Flora's War
You have to go out of your way to find the place Flora Jessop once called home. Colorado City, Ariz., and the adjoining, indistinguishable town of Hildale, Utah, are perched in a remote valley divided by the dry wash of Short Creek. The towering vermilion edifice of Canaan Mountain is just to the north, the gaping abyss of the Grand Canyon to the south. The only way into this valley is a lonely two-lane blacktop.

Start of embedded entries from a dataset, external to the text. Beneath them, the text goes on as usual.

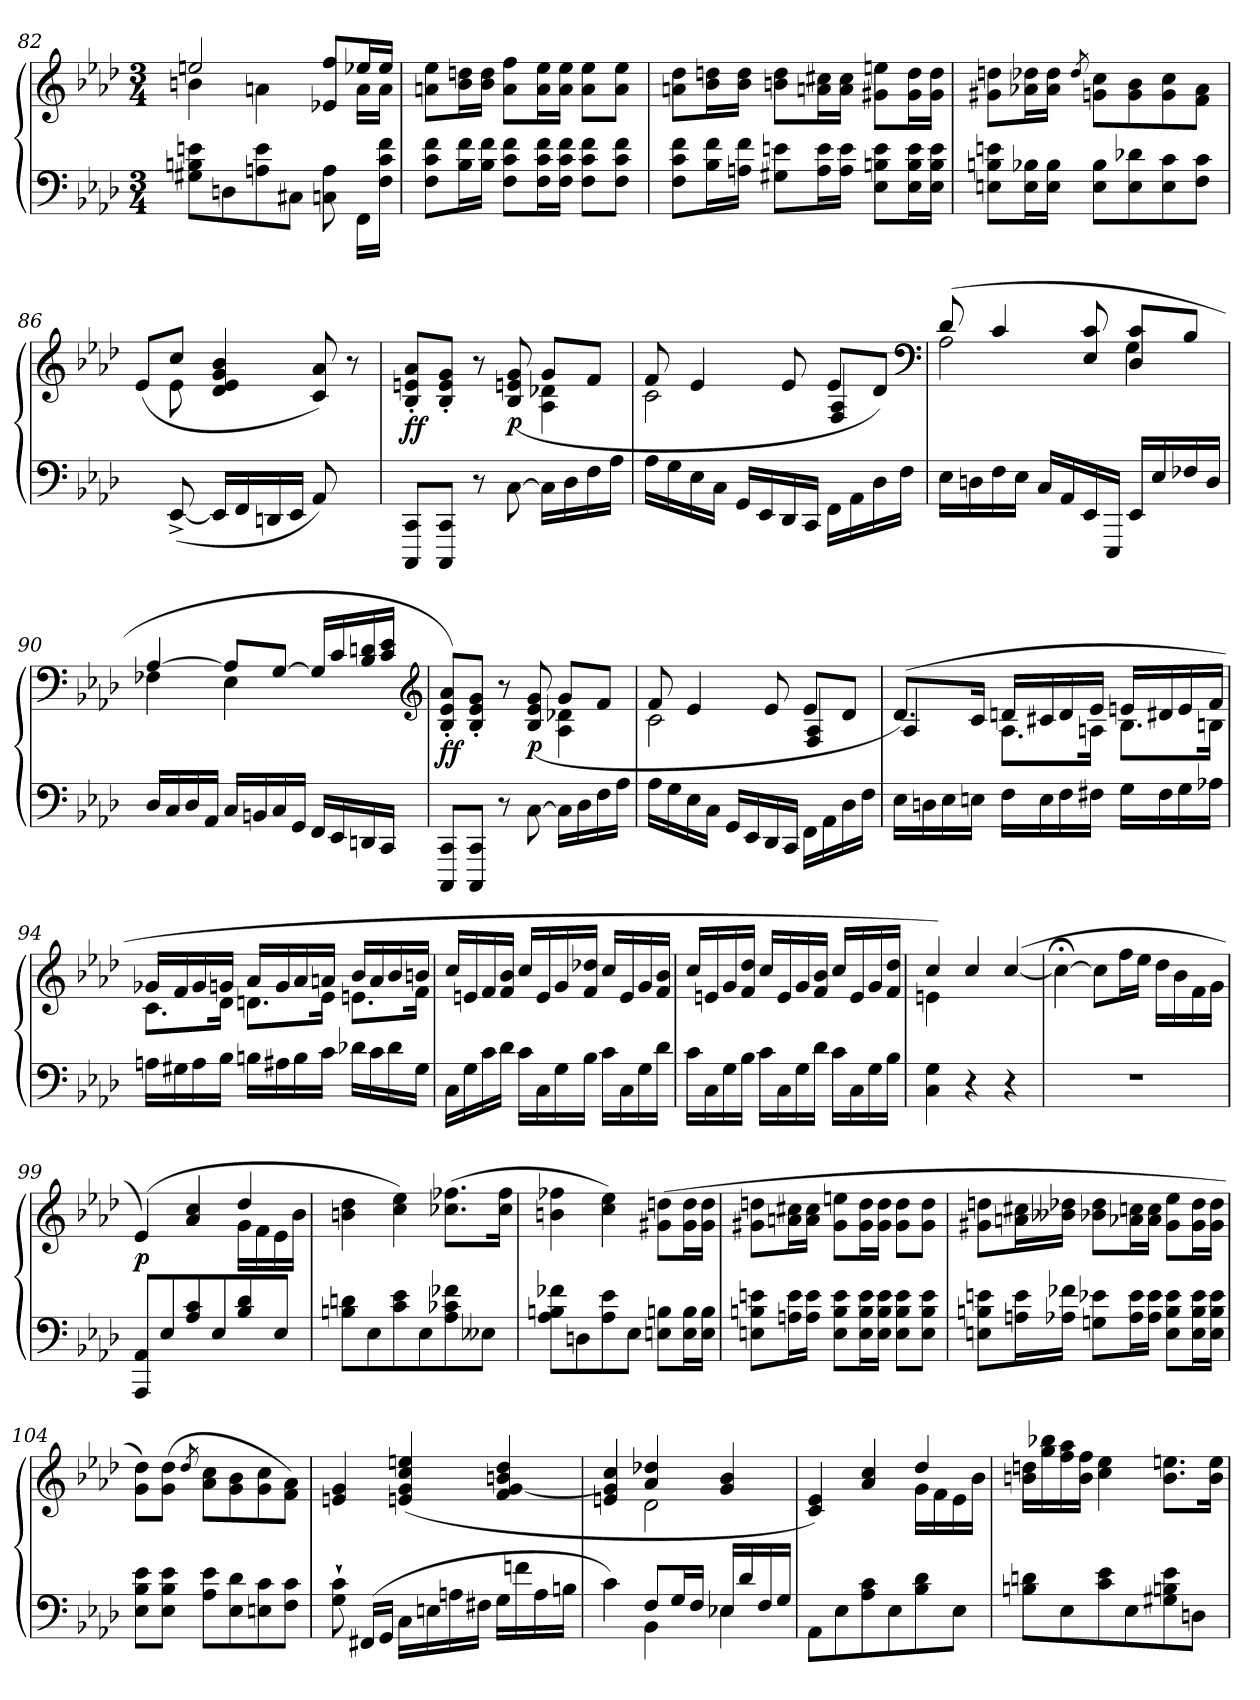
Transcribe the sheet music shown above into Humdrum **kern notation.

**kern	**kern	**dynam
*part1	*part1	*part1
*staff2	*staff1	*staff1/2
*clefF4	*clefG2	*
*k[b-e-a-d-]	*k[b-e-a-d-]	*
*M3/4	*M3/4	*
=82	=82	=82
*	*^	*
8en 8Bn 8G#XL	2een	4bn	.
8Dn	.	.	.
8e 8An	.	4an	.
8C#XJ	.	.	.
8A\ 8Cn\	8ff 8e-XL	8ryy	.
16FFLL	16ee-XL	16aLL	.
16f 16c 16FJJ	16ee-JJ	16aJJ	.
*	*v	*v	*
=83	=83	=83
8f 8c 8FL	8ee- 8anL	.
16f 16B-L	16ddn 16b-L	.
16f 16B-JJ	16dd 16b-JJ	.
8f 8c 8FL	8ff 8aL	.
16f 16c 16FL	16ee- 16aL	.
16f 16c 16FJJ	16ee- 16aJJ	.
8f 8c 8FL	8ee- 8aL	.
8f 8c 8FJ	8ee- 8aJ	.
=84	=84	=84
8f 8c 8FL	8dd- 8anL	.
16f 16B-L	16ddn 16b-L	.
16f 16AnJJ	16dd 16b-JJ	.
8en 8G#XL	8dd 8bnL	.
16e 16AL	16cc#X 16anL	.
16e 16AJJ	16cc# 16aJJ	.
8e 8Bn 8E-L	8een 8g#XL	.
16e 16B 16E-L	16dd 16g#L	.
16e 16B 16E-JJ	16dd 16g#JJ	.
=85	=85	=85
8en 8Bn 8EnL	8ddn 8g#XL	.
16B-X 16EL	16dd-X 16a-XL	.
16B- 16EJJ	16dd- 16a-JJ	.
.	8qdd-/	.
8B- 8EL	8cc\ 8gn\L	.
8d-X 8E	8b- 8g	.
8c 8E	8cc 8g	.
8c 8FJ	8a- 8fJ	.
=86	=86	=86
*	*^	*
8ryy	(>8e-L	8ryy	.
(<[8EE-^>	8ccJ	8e-	.
16EE-LL]	4b- 4g 4e- 4d-	2ryy	.
16FF	.	.	.
16DDn	.	.	.
16EE-JJ	.	.	.
8AA-)	8a- 8c)	.	.
8ryy	8r	.	.
=87	=87	=87	=87
8CC 8CCCL	8a-'< 8en'< 8B-'<L	2ryy	ff
8CC 8CCCJ	8g'< 8e'< 8B-'<J	.	.
8r	8r	.	.
[8C\	(>8g 8en 8B-	.	p
16CLL]	8gL	4d-X 4A-	.
16D-	.	.	.
16F	8fJ	.	.
16A-JJ	.	.	.
=88	=88	=88	=88
16A-LL	8f	2c	.
16G	.	.	.
16E-	4e-	.	.
16CJJ	.	.	.
16GGLL	.	.	.
16EE-	.	.	.
16DD-	8e-	.	.
16CCJJ	.	.	.
16FF\LL	8e-L	4A-/ 4F/	.
16AA-	.	.	.
16D-	8d-J)	.	.
16FJJ	.	.	.
*	*clefF4	*	*
=89	=89	=89	=89
16E-LL	(>8d-	2A-	.
16Dn	.	.	.
16F	4c	.	.
16E-JJ	.	.	.
16CLL	.	.	.
16AA-	.	.	.
16EE-	8c 8E-	.	.
16EEE-JJ	.	.	.
16EE-LL	8c 8D-L	4G	.
16E-	.	.	.
16F-X	8B-J	.	.
16DJJ	.	.	.
=90	=90	=90	=90
16D-LL	[4A-	4F-X	.
16C	.	.	.
16D-	.	.	.
16AA-JJ	.	.	.
16CLL	8A-L]	4E-	.
16BBn	.	.	.
16C	[8GJ	.	.
16GGJJ	.	.	.
16FFLL	16G/LL]	4ryy	.
16EE-	16c	.	.
16DDn	16dn 16B-	.	.
16CCJJ	16e- 16cJJ	.	.
*	*clefG2	*	*
=91	=91	=91	=91
8CC 8CCCL	8a-'< 8e-'< 8B-'<L)	2ryy	ff
8CC 8CCCJ	8g'< 8e-'< 8B-'<J	.	.
8r	8r	.	.
[8C\	(>8g 8e- 8B-	.	p
16CLL]	8gL	4d-X 4A-	.
16D-	.	.	.
16F	8fJ	.	.
16A-JJ	.	.	.
=92	=92	=92	=92
16A-LL	8f	2c	.
16G	.	.	.
16E-	4e-	.	.
16CJJ	.	.	.
16GGLL	.	.	.
16EE-	.	.	.
16DD-	8e-	.	.
16CCJJ	.	.	.
16FF\LL	8e-L	4A-/ 4F/	.
16AA-	.	.	.
16D-	8d-J	.	.
16FJJ	.	.	.
=93	=93	=93	=93
16E-LL	(>8.d-L)	4A-/	.
16Dn	.	.	.
16E-	.	.	.
16EnJJ	16cJk	.	.
16FLL	16dnLL	8.A-L	.
16E	16c#X	.	.
16F	16d	.	.
16F#XJJ	16e-JJ	16AnJk	.
16GLL	16enLL	8.B-L	.
16F#	16d#X	.	.
16G	16e	.	.
16A-XJJ	16fJJ	16BnJk	.
=94	=94	=94	=94
16AnLL	16g-XLL	8.cL	.
16G#X	16f	.	.
16A	16g-	.	.
16B-JJ	16gnJJ	16d-Jk	.
16BnLL	16a-LL	8.dnL	.
16A#X	16g	.	.
16B	16a-	.	.
16cJJ	16anJJ	16e-Jk	.
16d-XLL	16b-LL	8.enL	.
16c	16a	.	.
16d-	16b-	.	.
16G#JJ	16bnJJ	16fJk	.
*	*v	*v	*
=95	=95	=95
16CLL	16ccLL	.
16G	16en	.
16c	16f	.
16d-JJ	16b- 16fJJ	.
16cLL	16ccLL	.
16C	16e	.
16G	16g	.
16B-JJ	16dd-X 16fJJ	.
16cLL	16ccLL	.
16C	16e	.
16G	16g	.
16d-JJ	16b- 16fJJ	.
=96	=96	=96
16cLL	16ccLL	.
16C	16en	.
16G	16g	.
16B-JJ	16dd- 16fJJ	.
16cLL	16ccLL	.
16C	16e	.
16G	16g	.
16d-JJ	16b- 16fJJ	.
16cLL	16ccLL	.
16C	16e	.
16G	16g	.
16B-JJ	16dd- 16fJJ	.
=97	=97	=97
*	*^	*
4G 4C	4cc)	4en	.
4r	4cc/	2ryy	.
4r	(>[4cc/	.	.
*	*v	*v	*
=98	=98	=98
2.rF	4cc;<_	.
.	8ccL]	.
.	16ffL	.
.	16ee-JJ	.
.	16dd-\LL	.
.	16b-	.
.	16f	.
.	16gJJ	.
=99	=99	=99
*	*^	*
8AA- 8AAA-L	(>4e-/)	2ryy	p
8E-	.	.	.
8c 8A-	4cc/ 4a-/	.	.
8E-	.	.	.
8d- 8B-	4dd-	16gLL	.
.	.	16f	.
8E-J	.	16e-	.
.	.	16b-JJ	.
*	*v	*v	*
=100	=100	=100
8dn 8BnL	4dd- 4bn	.
8E-	.	.
8e- 8c	4ee- 4cc)	.
8E-	.	.
8f-X 8c-X 8A-	(>8.ff-X 8.cc-XL	.
8E--XJ	.	.
.	16ff- 16cc-Jk	.
=101	=101	=101
8f-X 8Bn 8A-L	4ff-X 4bn	.
8Dn	.	.
8e- 8A-	4ee- 4cc)	.
8E-J	.	.
8Bn 8EnL	(>8ddn 8g#XL	.
16B 16EL	16dd 16g#L	.
16B 16EJJ	16dd 16g#JJ	.
=102	=102	=102
8en 8Bn 8EnL	8ddn 8g#XL	.
16e 16AnL	16cc#X 16anL	.
16e 16AJJ	16cc# 16aJJ	.
8e 8B 8EL	8een 8g#L	.
16e 16B 16EL	16dd 16g#L	.
16e 16B 16EJJ	16dd 16g#JJ	.
8e 8B 8EL	8dd 8g#L	.
8e 8B 8EJ	8dd 8g#J	.
=103	=103	=103
8en 8Bn 8EnL	8ddn 8g#XL	.
16e 16AnL	16cc#X 16anL	.
16f-X 16A-XJJ	16dd-X 16b--XJJ	.
8e-X 8GnL	8dd- 8b-XL	.
16e- 16A-L	16ccn 16a-XL	.
16e- 16A-JJ	16cc 16a-JJ	.
8e- 8B 8EL	8ee- 8g#L	.
16e- 16B 16EL	16dd- 16g#L	.
16e- 16B 16EJJ	16dd- 16g#JJ	.
=104	=104	=104
8e- 8B- 8E-L	8dd- 8gL)	.
8e- 8B- 8E-J	(>8dd- 8gJ	.
.	8qdd-/	.
8e- 8A-L	8cc\ 8a-\L	.
8d- 8E-	8b- 8g	.
8c 8En	8cc 8g	.
8c 8FJ	8a- 8fJ)	.
=105	=105	=105
8c`> 8G`>	4g 4en	.
(>16FF#XLL	.	.
16GGJJ	.	.
16C\LL	(>4een 4cc 4g 4en	.
16En	.	.
16An	.	.
16F#XJJ	.	.
16GLL	4dd- 4bn [4g 4f	.
16fn	.	.
16A	.	.
16BnJJ	.	.
=106	=106	=106
*^	*^	*
4ryy	4c\)	4cc 4g] 4en	4ryy	.
8FL	4BB-	4dd-X 4a-	2d-	.
16GL	.	.	.	.
16FJJ	.	.	.	.
16E-XLL	4E-X	4b- 4g	.	.
16d-	.	.	.	.
16F	.	.	.	.
16GJJ	.	.	.	.
=107	=107	=107	=107	=107
8AA-\L	4ryy	4e- 4c)	2ryy	.
8E-	.	.	.	.
8c 8A-	2ryy	4cc/ 4a-/	.	.
8E-	.	.	.	.
8d- 8B-	.	4dd-	16gLL	.
.	.	.	16f	.
8E-J	.	.	16e-	.
.	.	.	16b-JJ	.
*v	*v	*	*	*
*	*v	*v	*
=108	=108	=108
8dn 8BnL	16ddn 16bnLL	.
.	16bb-X 16gg	.
8E-	16aa- 16ff	.
.	16ff 16bJJ	.
8e- 8c	4ee- 4cc	.
8E-	.	.
8e- 8Bn 8G#X	8.een 8.bL	.
8DnJ	.	.
.	16ee 16bJk	.
=	=	=
*-	*-	*-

Getting out, some say, is even harder to do. Almost all of Short Creek Valley's residents are members of a fundamentalist Mormon church that controls how they live and where they believe they'll go after they die. As a key tenet of its faith, and a means of control, the Fundamentalist Church of Jesus Christ of Latter Day Saints enforces the practice of polygamy, marrying off girls as young as 15 to adult males for whom multiple, or plural, wives are considered a passport to salvation.
Polygamy is illegal in every state and has been condemned for more than 100 years by the mainstream Mormon Church. But the fundamentalist church here has gone largely undisturbed by law enforcement for 50 years, growing into the largest concentration of polygamists in the nation, a theocracy of more than 5,800 people now ruled from a secure Hildale compound by Prophet Warren Jeffs, who teaches: "A man can go with his wives to be a god in his own right. No man can become a god unless he has more wives than one."

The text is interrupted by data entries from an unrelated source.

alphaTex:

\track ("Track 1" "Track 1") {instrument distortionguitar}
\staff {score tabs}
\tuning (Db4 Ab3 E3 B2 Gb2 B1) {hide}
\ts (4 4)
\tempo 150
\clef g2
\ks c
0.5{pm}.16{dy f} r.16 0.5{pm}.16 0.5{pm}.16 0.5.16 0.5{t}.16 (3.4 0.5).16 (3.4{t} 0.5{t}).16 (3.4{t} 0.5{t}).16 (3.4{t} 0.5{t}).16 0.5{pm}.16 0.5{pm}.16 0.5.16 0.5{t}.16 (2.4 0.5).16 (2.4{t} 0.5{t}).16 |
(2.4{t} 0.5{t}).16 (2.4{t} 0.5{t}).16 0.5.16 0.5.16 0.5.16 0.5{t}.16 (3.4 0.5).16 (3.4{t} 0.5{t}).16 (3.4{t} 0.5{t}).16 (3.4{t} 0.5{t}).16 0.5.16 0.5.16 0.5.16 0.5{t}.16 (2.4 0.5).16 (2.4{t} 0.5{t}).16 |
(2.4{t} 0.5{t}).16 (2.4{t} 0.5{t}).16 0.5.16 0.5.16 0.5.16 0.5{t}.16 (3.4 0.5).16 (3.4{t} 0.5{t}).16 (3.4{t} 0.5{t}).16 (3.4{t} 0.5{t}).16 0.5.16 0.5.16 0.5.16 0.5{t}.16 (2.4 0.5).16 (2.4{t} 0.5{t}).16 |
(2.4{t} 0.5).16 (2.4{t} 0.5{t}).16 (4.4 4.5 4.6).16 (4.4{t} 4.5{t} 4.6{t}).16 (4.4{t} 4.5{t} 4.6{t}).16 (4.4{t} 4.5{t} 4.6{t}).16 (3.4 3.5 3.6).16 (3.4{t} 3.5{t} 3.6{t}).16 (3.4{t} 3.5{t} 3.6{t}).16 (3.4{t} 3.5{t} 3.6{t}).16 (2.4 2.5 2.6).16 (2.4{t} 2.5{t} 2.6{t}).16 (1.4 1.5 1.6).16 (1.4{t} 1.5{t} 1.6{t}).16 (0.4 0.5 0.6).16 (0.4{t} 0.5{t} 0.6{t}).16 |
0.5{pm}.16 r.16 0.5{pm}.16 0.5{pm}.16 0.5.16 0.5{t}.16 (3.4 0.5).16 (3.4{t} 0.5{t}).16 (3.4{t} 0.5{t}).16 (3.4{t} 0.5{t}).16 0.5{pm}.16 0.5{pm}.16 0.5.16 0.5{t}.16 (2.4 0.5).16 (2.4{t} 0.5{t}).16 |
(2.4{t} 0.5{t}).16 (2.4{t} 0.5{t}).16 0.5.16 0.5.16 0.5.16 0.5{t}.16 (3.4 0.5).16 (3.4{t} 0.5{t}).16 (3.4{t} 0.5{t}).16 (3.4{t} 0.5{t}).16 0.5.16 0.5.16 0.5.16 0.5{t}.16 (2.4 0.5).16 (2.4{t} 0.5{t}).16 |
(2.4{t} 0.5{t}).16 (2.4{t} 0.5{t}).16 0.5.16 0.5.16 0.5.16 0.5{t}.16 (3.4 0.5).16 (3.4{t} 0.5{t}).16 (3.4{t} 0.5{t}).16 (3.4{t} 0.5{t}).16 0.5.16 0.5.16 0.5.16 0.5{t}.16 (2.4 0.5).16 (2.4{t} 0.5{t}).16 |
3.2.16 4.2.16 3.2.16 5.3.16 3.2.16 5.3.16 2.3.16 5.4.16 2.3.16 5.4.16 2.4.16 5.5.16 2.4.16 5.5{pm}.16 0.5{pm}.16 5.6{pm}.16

Jessop grew up in Hildale, one of 28 children whom her polygamous father had with the first two of his three wives. At 16, she became one of the few teenage girls to escape the church, running away after marrying a cousin. Now 35, this wiry, waif-like woman lives 350 miles from Colorado City with her second husband, a former Marine, and two teenage daughters in a scruffy Phoenix home. But she has not left the church far behind. In fact, she devotes almost every waking moment to exposing the church as a hotbed of child abuse and helping the community's girls and women escape from the polygamous life she fled. "This is not a religion," she said of the church on a recent TV news show. "This is terrorism."

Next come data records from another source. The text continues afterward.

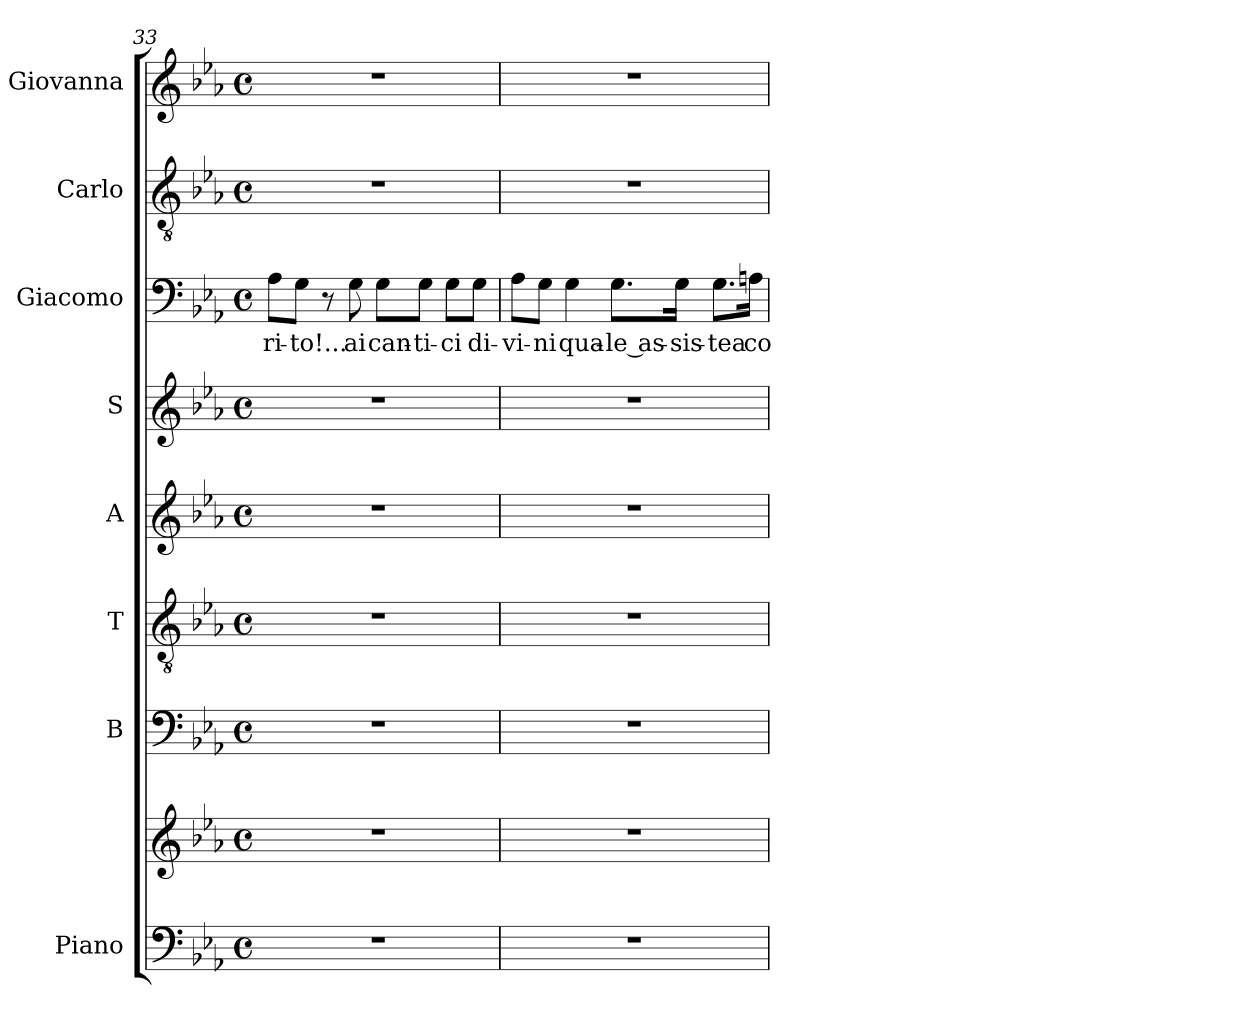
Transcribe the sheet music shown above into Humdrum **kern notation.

**kern	**kern	**kern	**kern	**kern	**kern	**kern	**text	**kern	**kern
*part8	*part8	*part7	*part6	*part5	*part4	*part3	*part3	*part2	*part1
*staff9	*staff8	*staff7	*staff6	*staff5	*staff4	*staff3	*staff3	*staff2	*staff1
*I"Piano	*	*I"B	*I"T	*I"A	*I"S	*I"Giacomo	*	*I"Carlo	*I"Giovanna
*I'Pno	*	*I'B	*I'T	*I'A	*I'S	*	*	*	*I'V
*clefF4	*clefG2	*clefF4	*clefGv2	*clefG2	*clefG2	*clefF4	*	*clefGv2	*clefG2
*k[b-e-a-]	*k[b-e-a-]	*k[b-e-a-]	*k[b-e-a-]	*k[b-e-a-]	*k[b-e-a-]	*k[b-e-a-]	*	*k[b-e-a-]	*k[b-e-a-]
*M4/4	*M4/4	*M4/4	*M4/4	*M4/4	*M4/4	*M4/4	*	*M4/4	*M4/4
*met(c)	*met(c)	*met(c)	*met(c)	*met(c)	*met(c)	*met(c)	*	*met(c)	*met(c)
=33	=33	=33	=33	=33	=33	=33	=33	=33	=33
!	!	!	!	!	!	!	!LO:LY:b	!	!
1r	1r	1r	1r	1r	1r	8A-\L	ri-	1r	1r
!	!	!	!	!	!	!	!LO:LY:b	!	!
.	.	.	.	.	.	8G\J	-to!...	.	.
.	.	.	.	.	.	8r	.	.	.
!	!	!	!	!	!	!	!LO:LY:b	!	!
.	.	.	.	.	.	8G\	ai	.	.
!	!	!	!	!	!	!	!LO:LY:b	!	!
.	.	.	.	.	.	8G\L	can-	.	.
!	!	!	!	!	!	!	!LO:LY:b	!	!
.	.	.	.	.	.	8G\J	-ti-	.	.
!	!	!	!	!	!	!	!LO:LY:b	!	!
.	.	.	.	.	.	8G\L	-ci	.	.
!	!	!	!	!	!	!	!LO:LY:b	!	!
.	.	.	.	.	.	8G\J	di-	.	.
!!LO:LB:g=z
=34	=34	=34	=34	=34	=34	=34	=34	=34	=34
!	!	!	!	!	!	!	!LO:LY:b	!	!
1r	1r	1r	1r	1r	1r	8A-\L	-vi-	1r	1r
!	!	!	!	!	!	!	!LO:LY:b	!	!
.	.	.	.	.	.	8G\J	-ni	.	.
!	!	!	!	!	!	!	!LO:LY:b	!	!
.	.	.	.	.	.	4G\	qua-	.	.
!	!	!	!	!	!	!	!LO:LY:b	!	!
.	.	.	.	.	.	8.G\L	-le as-	.	.
!	!	!	!	!	!	!	!LO:LY:b	!	!
.	.	.	.	.	.	16G\Jk	-sis-	.	.
!	!	!	!	!	!	!	!LO:LY:b	!	!
.	.	.	.	.	.	8.G\L	-tea	.	.
!	!	!	!	!	!	!	!LO:LY:b	!	!
.	.	.	.	.	.	16An\Jk	co-	.	.
=	=	=	=	=	=	=	=	=	=
*-	*-	*-	*-	*-	*-	*-	*-	*-	*-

Frustrated by a failed attempt to prevent her teenage sister Ruby from having to marry an older man, Jessop founded Help the Child Brides, which provides aid to "victims of polygamy." She also is executive director of the Los Angeles-based Child Protection Project. She labored in relative obscurity until last January, when with a Phoenix television news crew along for the ride, she drove from Phoenix to a "safe house" near Colorado City and picked up two teenagers, Fawn Holm and Fawn Broadbent, who had run away together from their church families.